Instructions for the task.
From the records below, transcribe only the lines running from the one with "881 68 865 41Z" through the one with "M354 147 406 199 382 223 330 172Z". Keep both of those end lines.

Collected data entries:
_ _ _ _ _

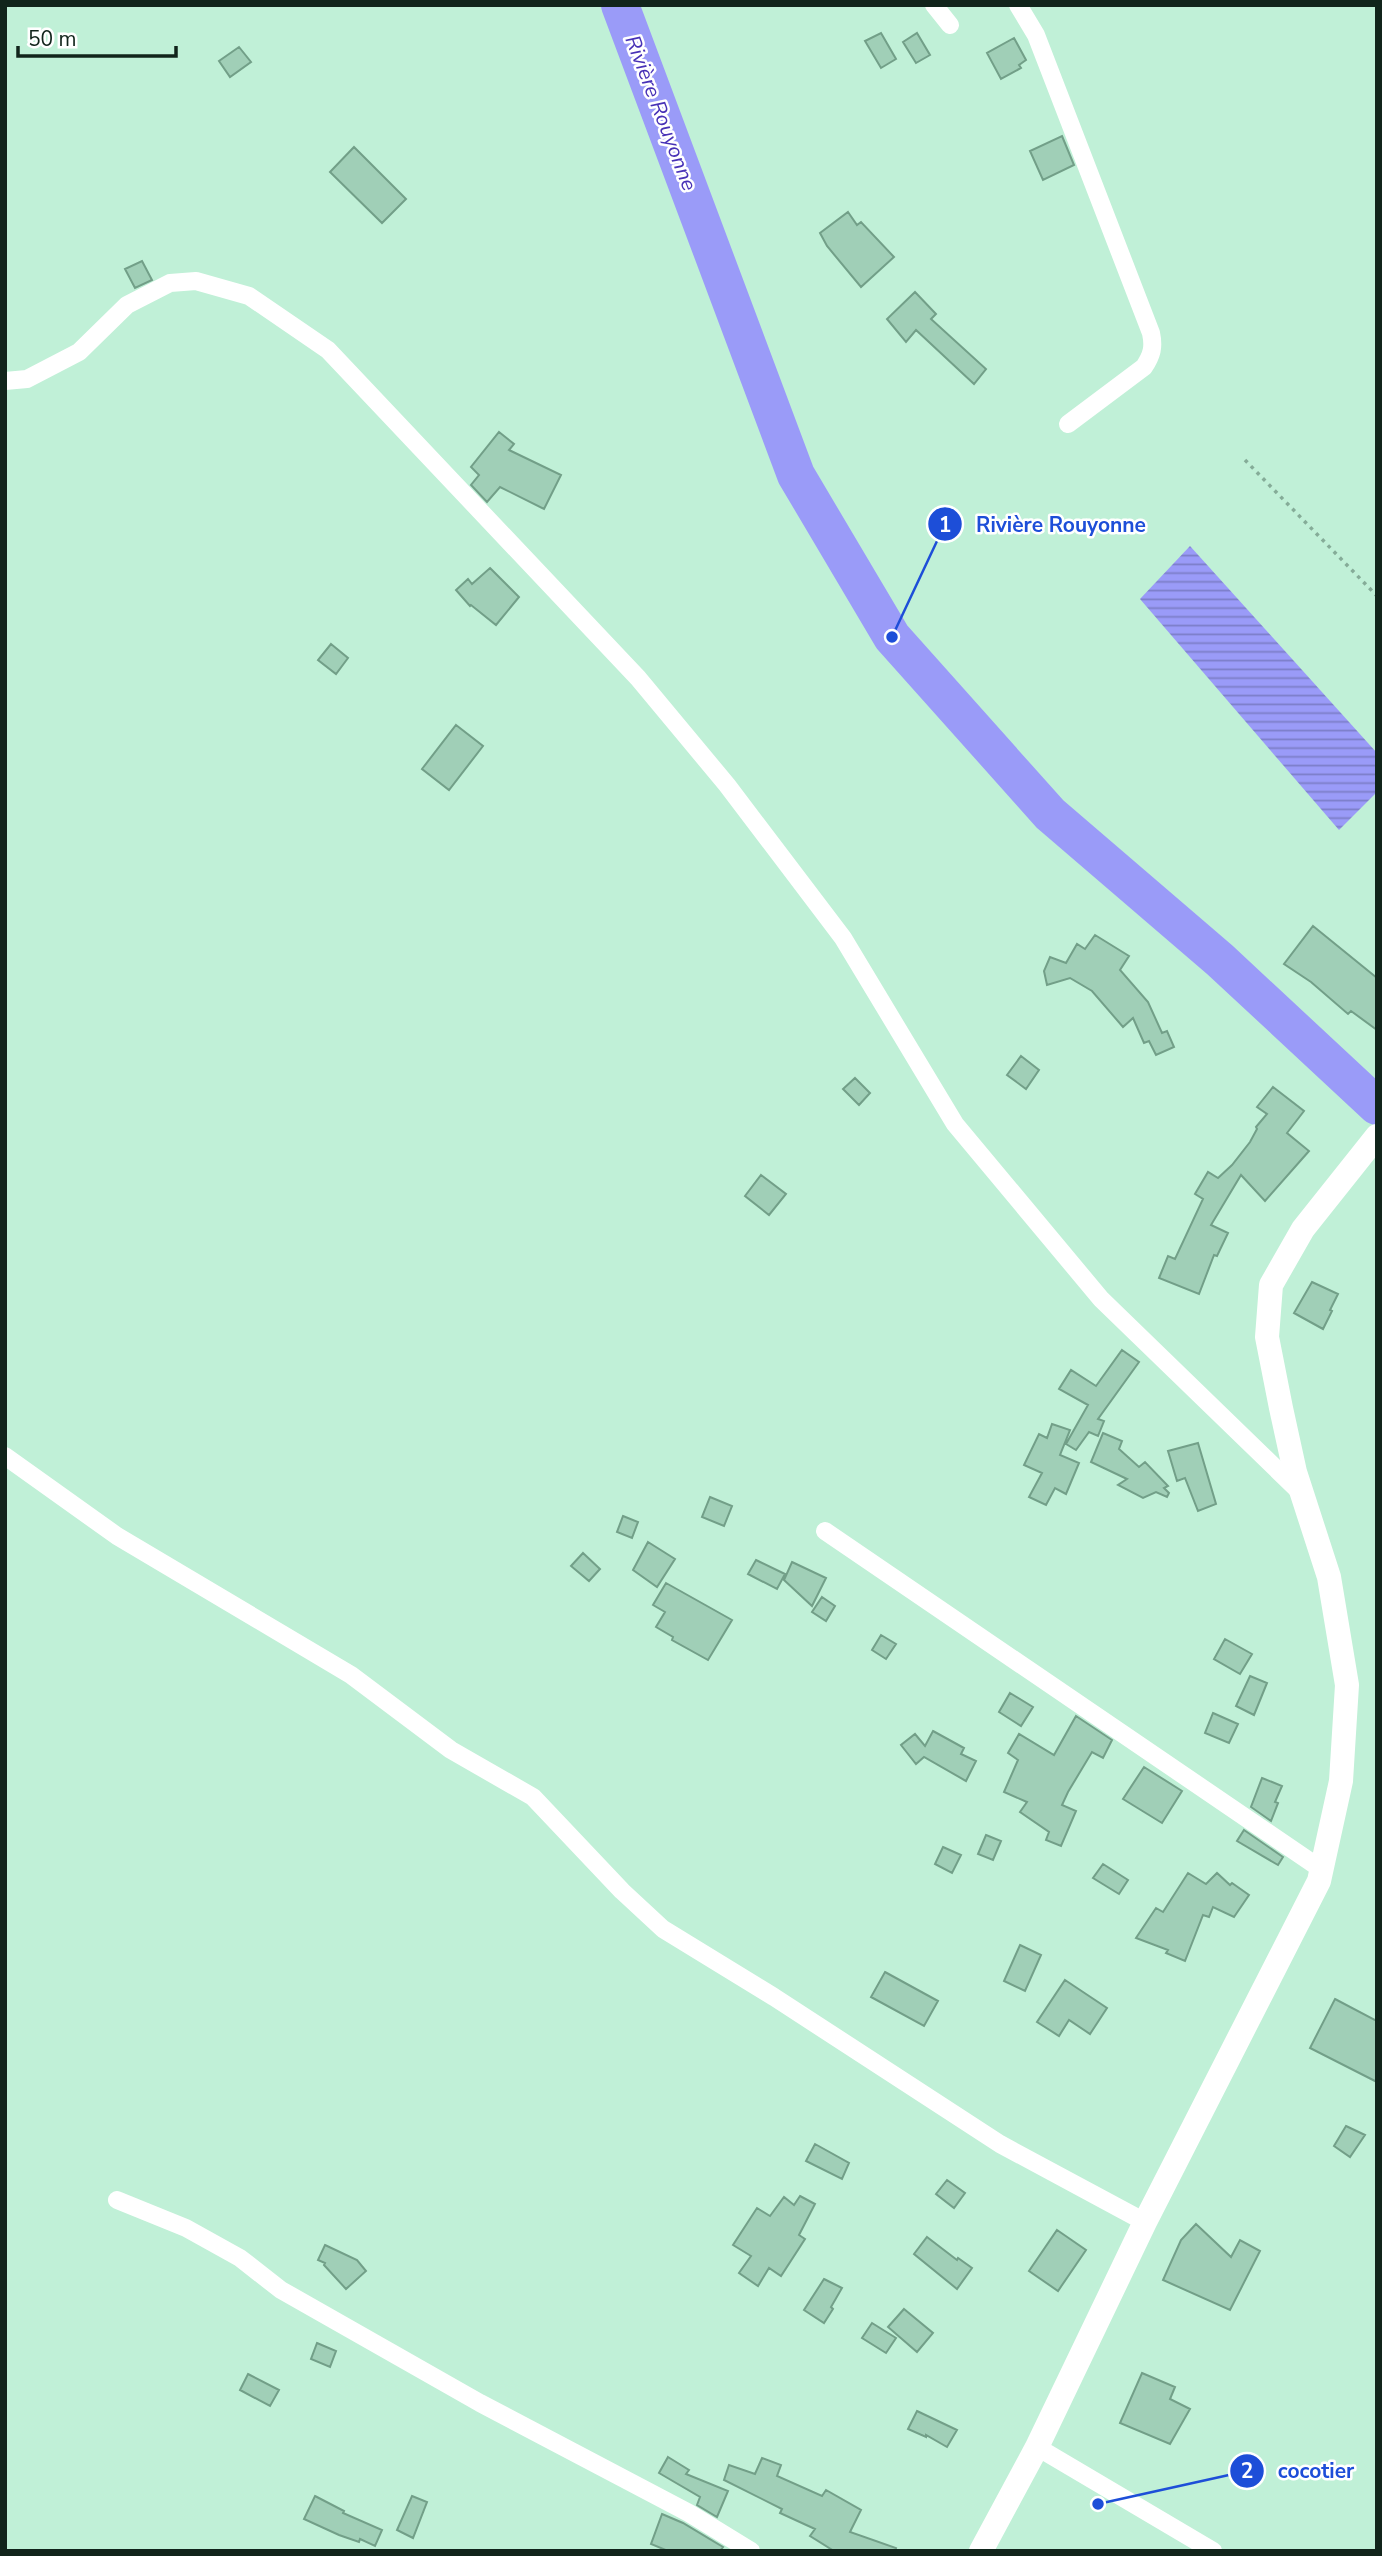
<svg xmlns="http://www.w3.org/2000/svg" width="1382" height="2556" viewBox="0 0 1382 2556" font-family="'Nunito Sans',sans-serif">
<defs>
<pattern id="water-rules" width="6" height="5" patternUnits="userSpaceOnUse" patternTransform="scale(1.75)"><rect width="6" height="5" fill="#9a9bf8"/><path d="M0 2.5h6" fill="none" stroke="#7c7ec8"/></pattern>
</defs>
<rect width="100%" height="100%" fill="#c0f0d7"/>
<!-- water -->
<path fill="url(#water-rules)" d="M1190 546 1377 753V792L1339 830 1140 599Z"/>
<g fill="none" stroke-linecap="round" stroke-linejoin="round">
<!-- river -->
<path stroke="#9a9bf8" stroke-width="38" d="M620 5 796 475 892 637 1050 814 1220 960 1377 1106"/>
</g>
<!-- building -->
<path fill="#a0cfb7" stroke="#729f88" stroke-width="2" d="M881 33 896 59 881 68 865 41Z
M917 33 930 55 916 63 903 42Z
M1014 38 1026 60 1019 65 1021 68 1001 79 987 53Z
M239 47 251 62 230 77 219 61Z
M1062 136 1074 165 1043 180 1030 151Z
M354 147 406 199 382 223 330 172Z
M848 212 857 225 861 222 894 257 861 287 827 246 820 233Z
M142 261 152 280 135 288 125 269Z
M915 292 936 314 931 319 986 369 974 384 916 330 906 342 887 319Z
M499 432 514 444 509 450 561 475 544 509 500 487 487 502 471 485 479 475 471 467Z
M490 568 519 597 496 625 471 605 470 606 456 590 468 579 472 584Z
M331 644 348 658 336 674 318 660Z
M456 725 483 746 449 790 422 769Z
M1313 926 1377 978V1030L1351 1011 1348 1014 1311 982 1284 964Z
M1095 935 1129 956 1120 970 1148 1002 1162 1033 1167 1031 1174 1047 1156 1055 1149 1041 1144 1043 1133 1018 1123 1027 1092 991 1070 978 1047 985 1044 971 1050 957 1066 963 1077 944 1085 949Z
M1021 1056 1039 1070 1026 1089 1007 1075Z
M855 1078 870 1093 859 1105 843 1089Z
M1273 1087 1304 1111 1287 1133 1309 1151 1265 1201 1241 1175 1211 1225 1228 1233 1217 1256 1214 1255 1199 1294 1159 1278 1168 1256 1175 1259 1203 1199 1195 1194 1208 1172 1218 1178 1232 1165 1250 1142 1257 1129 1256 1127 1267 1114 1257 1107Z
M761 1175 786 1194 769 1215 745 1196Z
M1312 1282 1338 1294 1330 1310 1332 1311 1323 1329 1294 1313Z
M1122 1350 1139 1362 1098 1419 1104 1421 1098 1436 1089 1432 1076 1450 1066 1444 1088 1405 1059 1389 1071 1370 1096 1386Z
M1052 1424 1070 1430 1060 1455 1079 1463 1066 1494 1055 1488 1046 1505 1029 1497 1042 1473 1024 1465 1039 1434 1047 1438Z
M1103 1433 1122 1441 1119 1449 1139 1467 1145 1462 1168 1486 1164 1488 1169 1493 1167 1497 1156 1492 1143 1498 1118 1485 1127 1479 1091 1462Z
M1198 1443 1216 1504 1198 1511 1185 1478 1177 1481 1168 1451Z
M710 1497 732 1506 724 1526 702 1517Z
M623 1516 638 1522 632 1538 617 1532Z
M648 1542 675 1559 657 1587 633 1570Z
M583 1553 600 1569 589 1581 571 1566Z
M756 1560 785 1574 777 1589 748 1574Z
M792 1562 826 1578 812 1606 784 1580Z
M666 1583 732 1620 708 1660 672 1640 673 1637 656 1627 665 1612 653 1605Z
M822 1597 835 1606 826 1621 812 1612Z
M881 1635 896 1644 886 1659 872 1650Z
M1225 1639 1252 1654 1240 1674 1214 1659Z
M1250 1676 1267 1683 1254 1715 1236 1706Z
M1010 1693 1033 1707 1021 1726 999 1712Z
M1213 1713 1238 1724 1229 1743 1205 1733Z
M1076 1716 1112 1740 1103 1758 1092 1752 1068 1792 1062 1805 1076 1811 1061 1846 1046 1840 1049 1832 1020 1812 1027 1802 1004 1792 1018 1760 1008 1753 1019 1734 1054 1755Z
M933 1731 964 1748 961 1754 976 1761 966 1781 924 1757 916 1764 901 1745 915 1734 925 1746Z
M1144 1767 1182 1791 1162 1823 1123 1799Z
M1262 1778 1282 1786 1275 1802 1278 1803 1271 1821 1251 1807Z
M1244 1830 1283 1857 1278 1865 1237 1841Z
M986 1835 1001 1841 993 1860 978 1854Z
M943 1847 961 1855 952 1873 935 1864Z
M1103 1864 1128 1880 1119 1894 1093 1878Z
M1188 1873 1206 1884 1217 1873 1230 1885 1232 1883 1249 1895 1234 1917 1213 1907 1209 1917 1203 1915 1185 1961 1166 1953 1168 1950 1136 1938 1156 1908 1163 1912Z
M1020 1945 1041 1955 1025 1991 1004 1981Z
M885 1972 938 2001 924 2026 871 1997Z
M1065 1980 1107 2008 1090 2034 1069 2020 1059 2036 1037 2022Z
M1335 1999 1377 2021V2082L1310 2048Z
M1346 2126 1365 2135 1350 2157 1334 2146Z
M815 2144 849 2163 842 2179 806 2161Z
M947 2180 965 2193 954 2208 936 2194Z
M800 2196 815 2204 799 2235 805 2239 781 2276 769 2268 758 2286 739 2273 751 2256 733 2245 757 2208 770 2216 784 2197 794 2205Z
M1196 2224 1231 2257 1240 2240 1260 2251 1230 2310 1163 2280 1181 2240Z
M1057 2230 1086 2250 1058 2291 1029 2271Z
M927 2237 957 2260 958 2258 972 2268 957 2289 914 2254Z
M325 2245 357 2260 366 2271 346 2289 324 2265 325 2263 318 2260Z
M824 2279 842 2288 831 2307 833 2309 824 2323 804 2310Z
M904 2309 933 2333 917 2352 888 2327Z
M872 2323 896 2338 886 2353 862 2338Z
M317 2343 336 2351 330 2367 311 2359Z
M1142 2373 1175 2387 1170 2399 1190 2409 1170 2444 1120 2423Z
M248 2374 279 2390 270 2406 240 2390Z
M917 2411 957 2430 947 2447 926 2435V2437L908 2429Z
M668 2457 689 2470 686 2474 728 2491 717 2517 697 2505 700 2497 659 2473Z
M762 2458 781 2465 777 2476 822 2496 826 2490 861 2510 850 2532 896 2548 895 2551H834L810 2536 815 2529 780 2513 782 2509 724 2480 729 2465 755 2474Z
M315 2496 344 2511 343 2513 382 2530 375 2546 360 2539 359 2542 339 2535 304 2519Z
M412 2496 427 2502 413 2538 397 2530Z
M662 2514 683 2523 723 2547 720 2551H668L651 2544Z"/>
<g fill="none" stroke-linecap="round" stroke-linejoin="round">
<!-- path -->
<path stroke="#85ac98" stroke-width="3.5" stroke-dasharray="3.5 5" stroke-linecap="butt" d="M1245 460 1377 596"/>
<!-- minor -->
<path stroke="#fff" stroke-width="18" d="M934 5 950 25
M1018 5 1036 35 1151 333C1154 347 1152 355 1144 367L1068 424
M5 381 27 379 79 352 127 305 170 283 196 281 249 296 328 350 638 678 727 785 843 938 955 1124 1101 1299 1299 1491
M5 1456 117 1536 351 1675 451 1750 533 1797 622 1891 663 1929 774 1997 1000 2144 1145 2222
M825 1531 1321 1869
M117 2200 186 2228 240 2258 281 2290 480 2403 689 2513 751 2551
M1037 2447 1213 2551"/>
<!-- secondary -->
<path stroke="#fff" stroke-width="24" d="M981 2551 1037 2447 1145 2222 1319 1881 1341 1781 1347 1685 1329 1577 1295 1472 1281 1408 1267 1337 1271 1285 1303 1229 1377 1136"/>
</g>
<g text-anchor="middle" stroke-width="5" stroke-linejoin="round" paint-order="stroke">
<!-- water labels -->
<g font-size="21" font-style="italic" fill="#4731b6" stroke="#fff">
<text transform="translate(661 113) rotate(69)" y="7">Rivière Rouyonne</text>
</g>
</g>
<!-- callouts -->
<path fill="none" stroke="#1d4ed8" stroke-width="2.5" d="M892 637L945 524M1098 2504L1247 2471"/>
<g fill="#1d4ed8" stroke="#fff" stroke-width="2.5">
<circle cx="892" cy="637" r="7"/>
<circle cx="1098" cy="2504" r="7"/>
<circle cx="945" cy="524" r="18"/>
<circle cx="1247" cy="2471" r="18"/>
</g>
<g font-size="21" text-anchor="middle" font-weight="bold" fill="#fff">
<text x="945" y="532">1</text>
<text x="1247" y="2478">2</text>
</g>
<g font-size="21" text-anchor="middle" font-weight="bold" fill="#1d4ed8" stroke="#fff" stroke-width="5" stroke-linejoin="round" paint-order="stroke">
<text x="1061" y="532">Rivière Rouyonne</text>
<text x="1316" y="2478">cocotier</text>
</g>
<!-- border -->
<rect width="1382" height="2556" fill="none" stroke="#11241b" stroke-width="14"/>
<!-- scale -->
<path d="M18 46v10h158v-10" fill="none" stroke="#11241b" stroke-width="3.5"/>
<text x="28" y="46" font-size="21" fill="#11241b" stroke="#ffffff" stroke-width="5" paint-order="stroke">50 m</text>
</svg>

_ _ _ _ _

The answer.
<path fill="#a0cfb7" stroke="#729f88" stroke-width="2" d="M881 33 896 59 881 68 865 41Z
M917 33 930 55 916 63 903 42Z
M1014 38 1026 60 1019 65 1021 68 1001 79 987 53Z
M239 47 251 62 230 77 219 61Z
M1062 136 1074 165 1043 180 1030 151Z
M354 147 406 199 382 223 330 172Z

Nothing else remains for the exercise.